Again there was a long pause. Then the light dawned over her face. "Thank you for your trust. I've just realized that I have been behaving more than a little like Trudy did when she was carrying on with Robert. Given that you've been burned, it's no wonder you were concerned. Gord, there is a connection but nothing like that. You're going to laugh at me."

With that she came over and kissed me and hugged me.

"I haven't done anything like Trudy. I'm not intending to and I can't imagine ever wanting to. I can understand a little of what you have been going through and I can't tell you how much I appreciate you deciding that I'm not her. I love you more than anything and I never want to lose you. I have to admit that it does make me feel good to know that you were afraid of losing me, but I have to tell you, you have nothing to fear."

"There IS a connection to the socials! We all go out for dinner, then to the Rowhouse for drinks or coffee and to talk. I really enjoyed dinner and even the talk except that most of the time the other women just bitch about the men in their lives, boyfriends or husbands.

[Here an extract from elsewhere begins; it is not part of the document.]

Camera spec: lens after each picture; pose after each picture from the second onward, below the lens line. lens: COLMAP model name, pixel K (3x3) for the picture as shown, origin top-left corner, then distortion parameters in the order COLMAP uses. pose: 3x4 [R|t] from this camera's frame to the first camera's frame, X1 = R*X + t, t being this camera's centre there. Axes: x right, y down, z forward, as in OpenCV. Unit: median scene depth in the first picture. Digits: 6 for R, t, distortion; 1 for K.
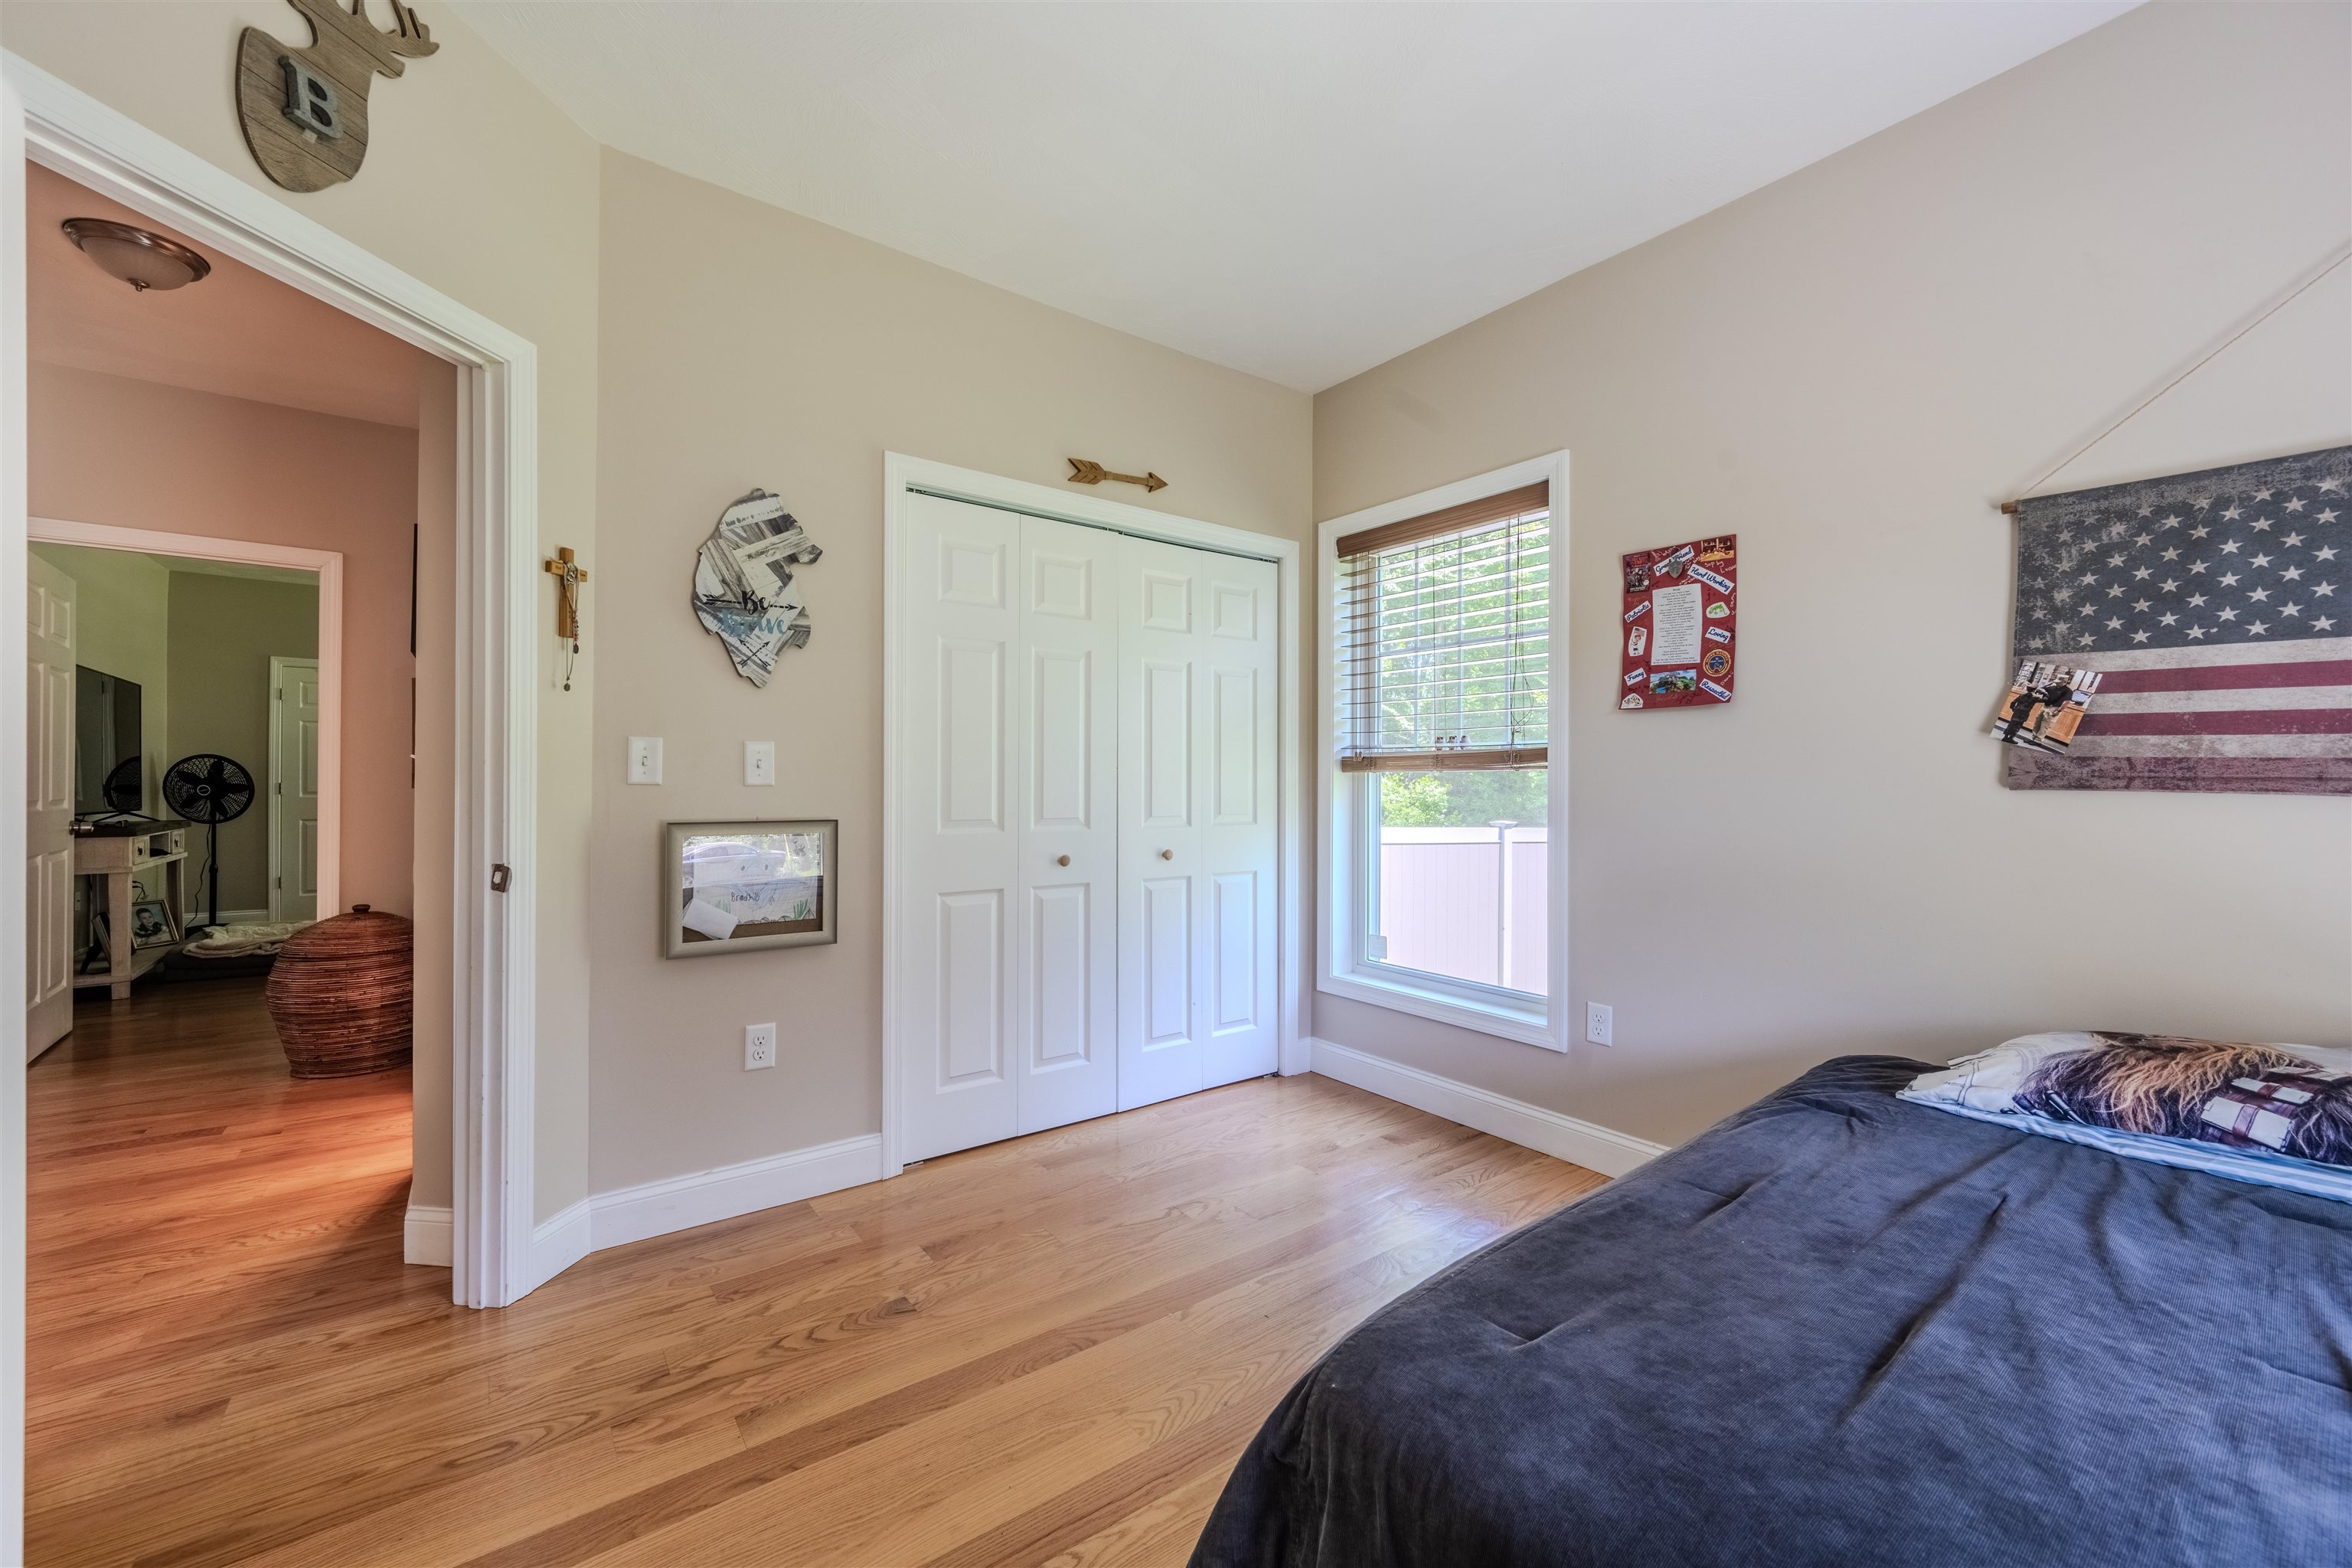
lens RADIAL K [[923.9, 0, 1180.1], [0, 923.9, 779.3], [0, 0, 1]] dist [0.001085, -0.000077]
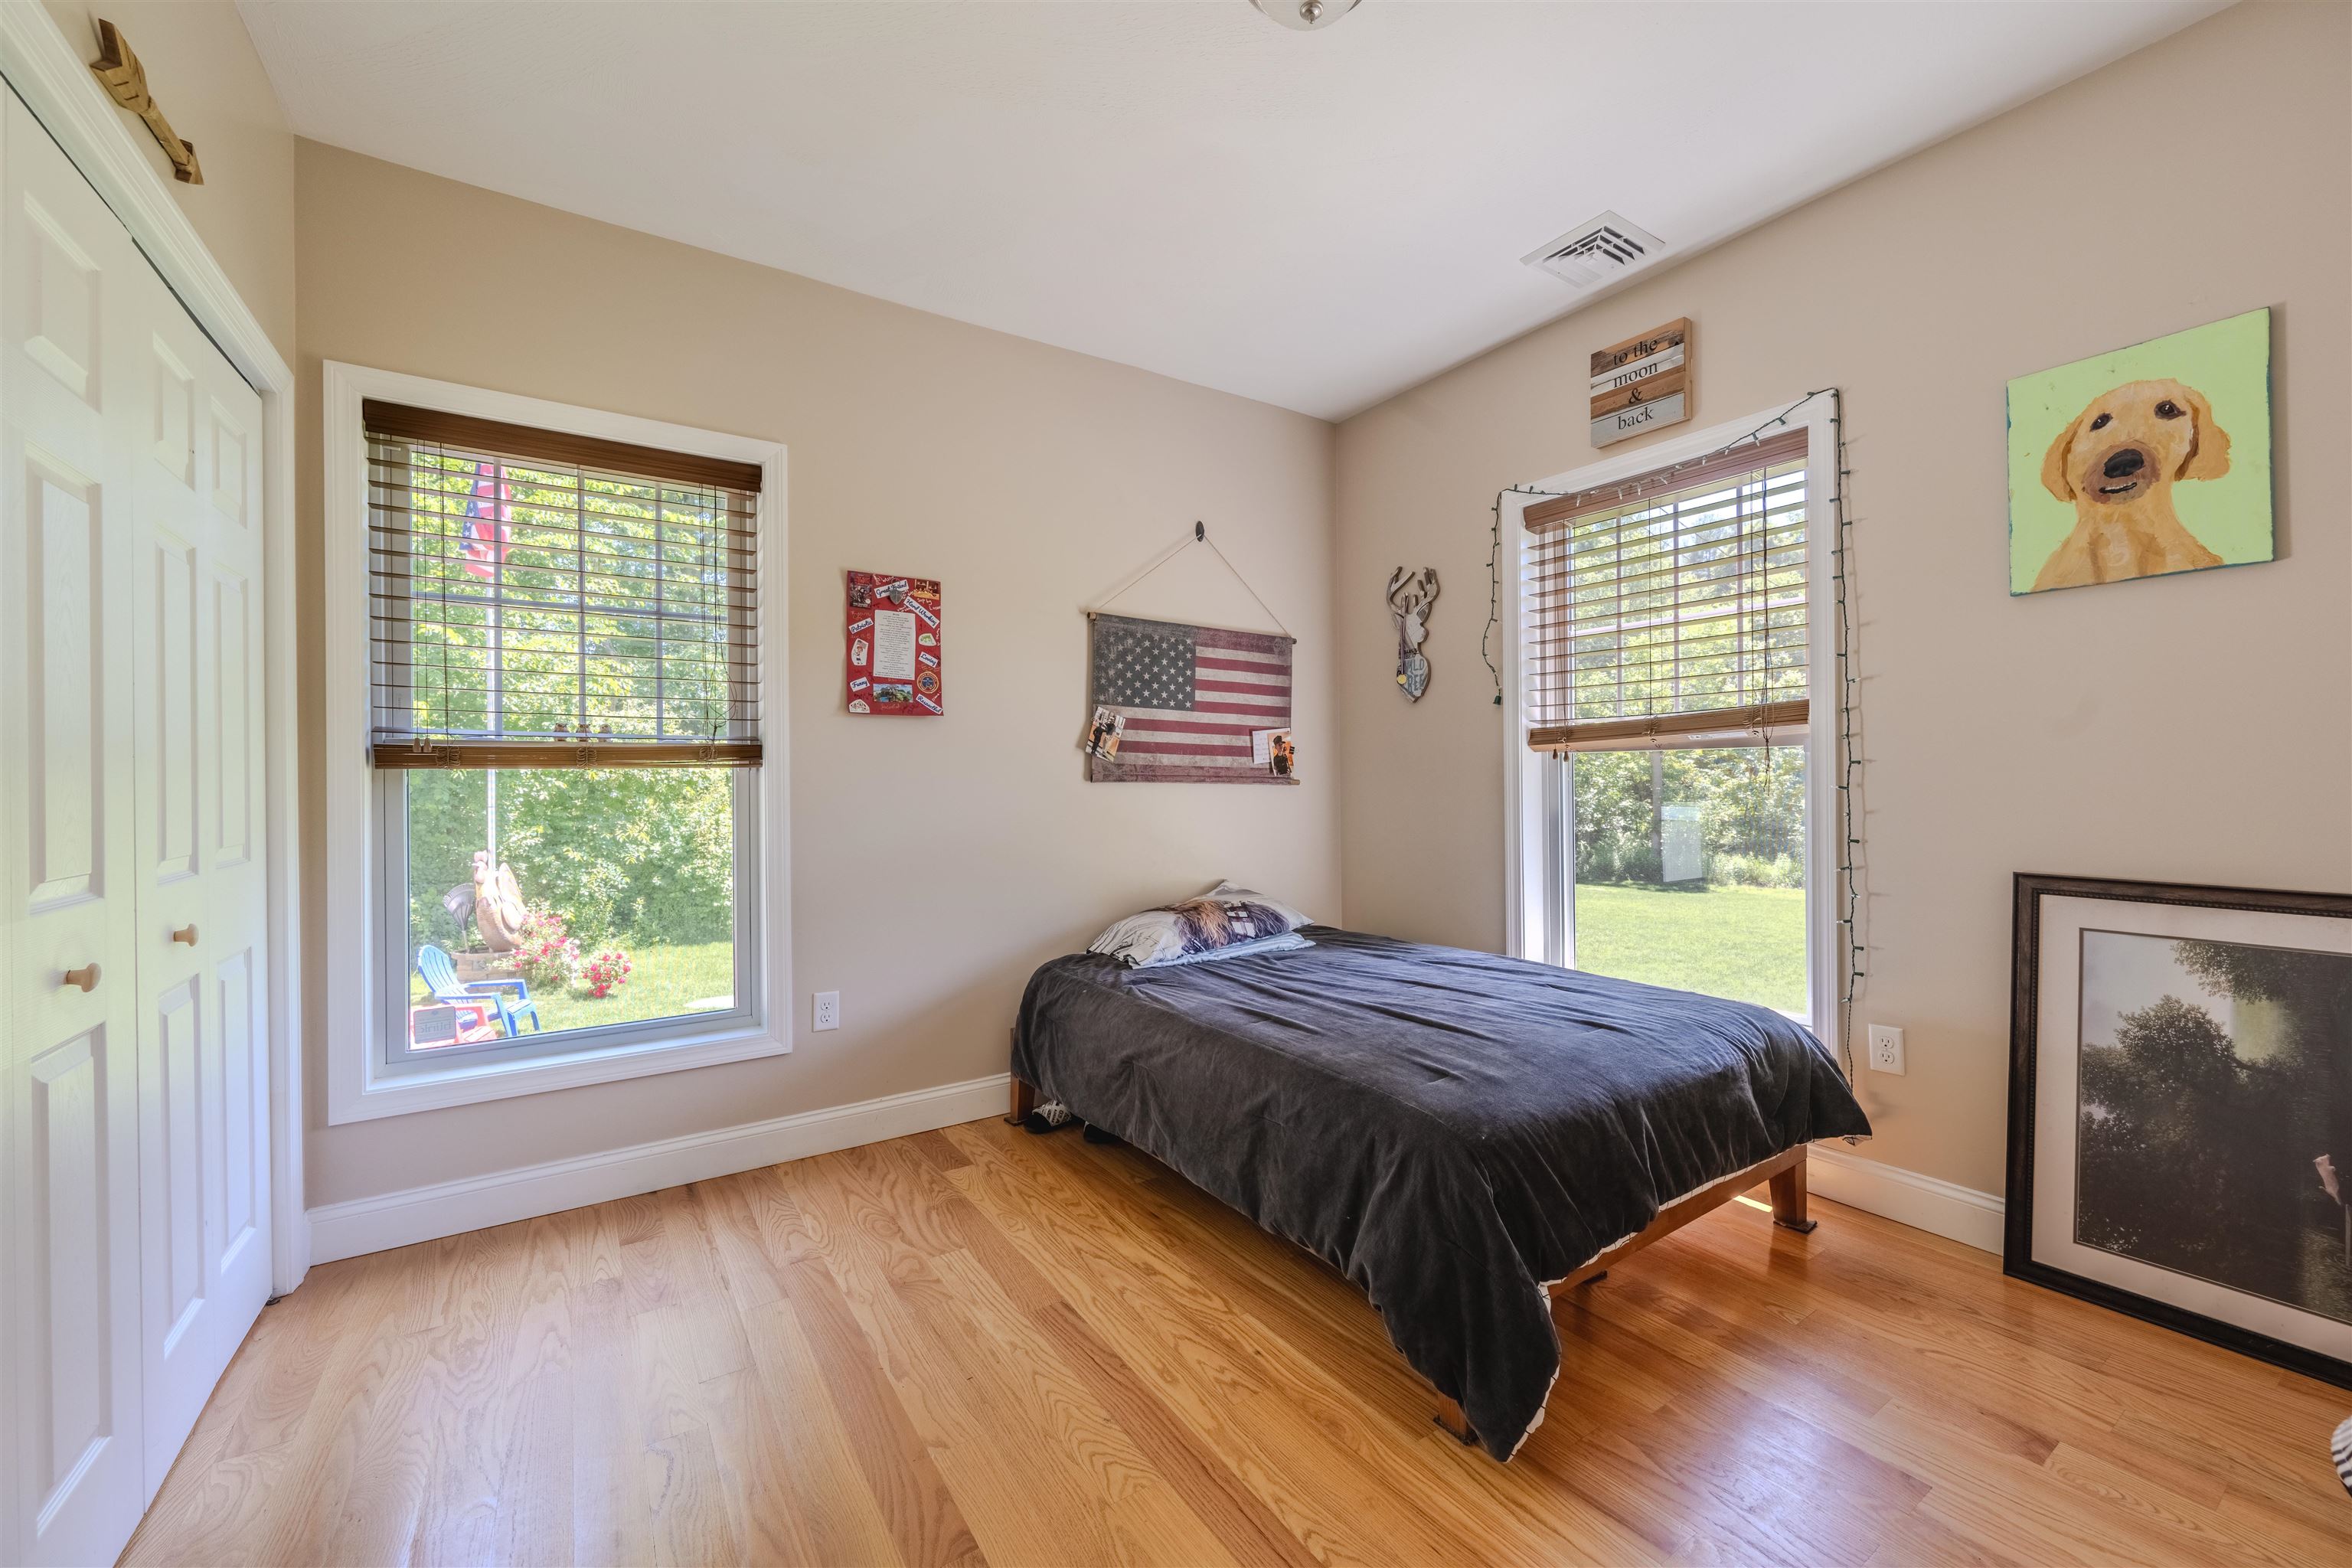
lens RADIAL K [[923.9, 0, 1180.1], [0, 923.9, 779.3], [0, 0, 1]] dist [0.001085, -0.000077]
pose [[0.060352, -0.003156, 0.998172, -0.766470], [0.005185, 0.999983, 0.002848, 0.001500], [-0.998164, 0.005003, 0.060367, 0.724369]]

But that first night when Freda, Sharon, Lily and Bess went on about how disappointed they were in their men, I was surprised at Carrie. She and Jay had been having problems and I fully expected her to join in the fray but she didn't. When she spoke, she said that what we all needed was to have a man like Elaine has. She started to tell them how wonderful you are and how well we get along. Over the rest of the evening I couldn't help but think how right she was and how lucky we are and the more I thought about it the happier AND hornier I got. So when I got home, well . . . you know what happened."